* _İncelenen metin_:
​Yüksek gümrük vergileri işletmeleri yıpratıyor

İlk çağlardan bu yana var olan kehribar taşı işlemeciliği, bugün birkaç küçük atölye haricinde yok olmaya yüz tutmuş. Mesleği devam ettirmek isteyen işletmeler ise yüksek gümrük vergilerinden şikâyetçi.

Ekleme: 29.06.2021 11:01:30 / Güncelleme: 29.06.2021 11:03:17 / Güncel / Mardin Haberleri
Destek için  Haberin Videosunu İzle

Çamgiller familyasına ait olan bir çam türü olan Pinus Succinifera ağaçlarının fosilleşmiş reçinesi olan kehribar, süs eşyası ve takı yapımında yoğun olarak tercih edilen bir taştır. Günümüzde en çok tespih ve kolye olarak kullanılan kehribar, son yıllarda tablolarda da kullanılmaya başlandı.

 

Birbirinden özel taşlar ve bin bir emek ile yapılan tespihler, özellikleri kadar fiyatlarıyla da hep dikkat çekmeyi başardı. Özellikle Osmanlı kehribarı tespihler, neredeyse bir araba fiyatına satılıyor.

İnsanlık tarihi kadar eski ve özel olmasının yanında ellerden hiç düşmeyen tespihler, kimi zaman duaların ve yakarışların aracı kimi zaman erkeklerin aksesuarı kimi zamanda koleksiyoncuların vazgeçilmezi oldu.

Çağın hastalığı strese de iyi gelen tespihler, Anadolu kültüründe çok önemli bir yere sahip. Bin bir zahmet ile üretilen rengarenk tespihler, dolar üzerinden satışı sunuluyor.

Sorun ve sıkıntıları hakkında İLKHA muhabirine konuşan Natural Kehribar Sahibi Ümit Demir, özellikle yüksek gümrük vergilerinden şikâyet etti.

 

“Kehribarın oluşumu 5 ile 20 milyon yıl arasındadır”

Kehribarın özellikle 4 ülkede çıktığını belirten Demir, bu ülkeleri Polonya, Ukrayna, Litvanya ve Rusya (Kaliningrad) olarak açıkladı.

Demir, “Kehribarın oluşumu 5 ile 20 milyon yıl arasındadır. Çok değerli taşlardan oluşur. Biz bu kehribar taşından bileklik, kolye, tespih gibi eşyalar yapıyoruz ve Katar, Kuveyt gibi ülkelere satıyoruz. Üretimimiz Ukrayna’da, 45 kişi yanımızda çalışıyoruz. Özellikle Osmanlı kehribarı tespihler, neredeyse bir araba fiyatı değerindedir.” dedi.

* _Derlenen liste_:

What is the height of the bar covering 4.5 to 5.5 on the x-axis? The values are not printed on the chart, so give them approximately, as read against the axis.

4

* _Bilgileri kullanarak_:
**A)** Kehribar metnine göre Ümit Demir'in işletmesi üretimini hangi ülkede yapıyor?
**B)** Kehribar metninde "Çamgiller familyasına ait" sözlerinden "da kullanılmaya başlandı." sözlerine kadar olan bölümü hiç değiştirmeden geri ver.
Liste, kehribar metninden ayrı bir malzemedir.

* _Sırayla cevaplar_:
**A)** Ukrayna'da.

**B)**
Çamgiller familyasına ait olan bir çam türü olan Pinus Succinifera ağaçlarının fosilleşmiş reçinesi olan kehribar, süs eşyası ve takı yapımında yoğun olarak tercih edilen bir taştır. Günümüzde en çok tespih ve kolye olarak kullanılan kehribar, son yıllarda tablolarda da kullanılmaya başlandı.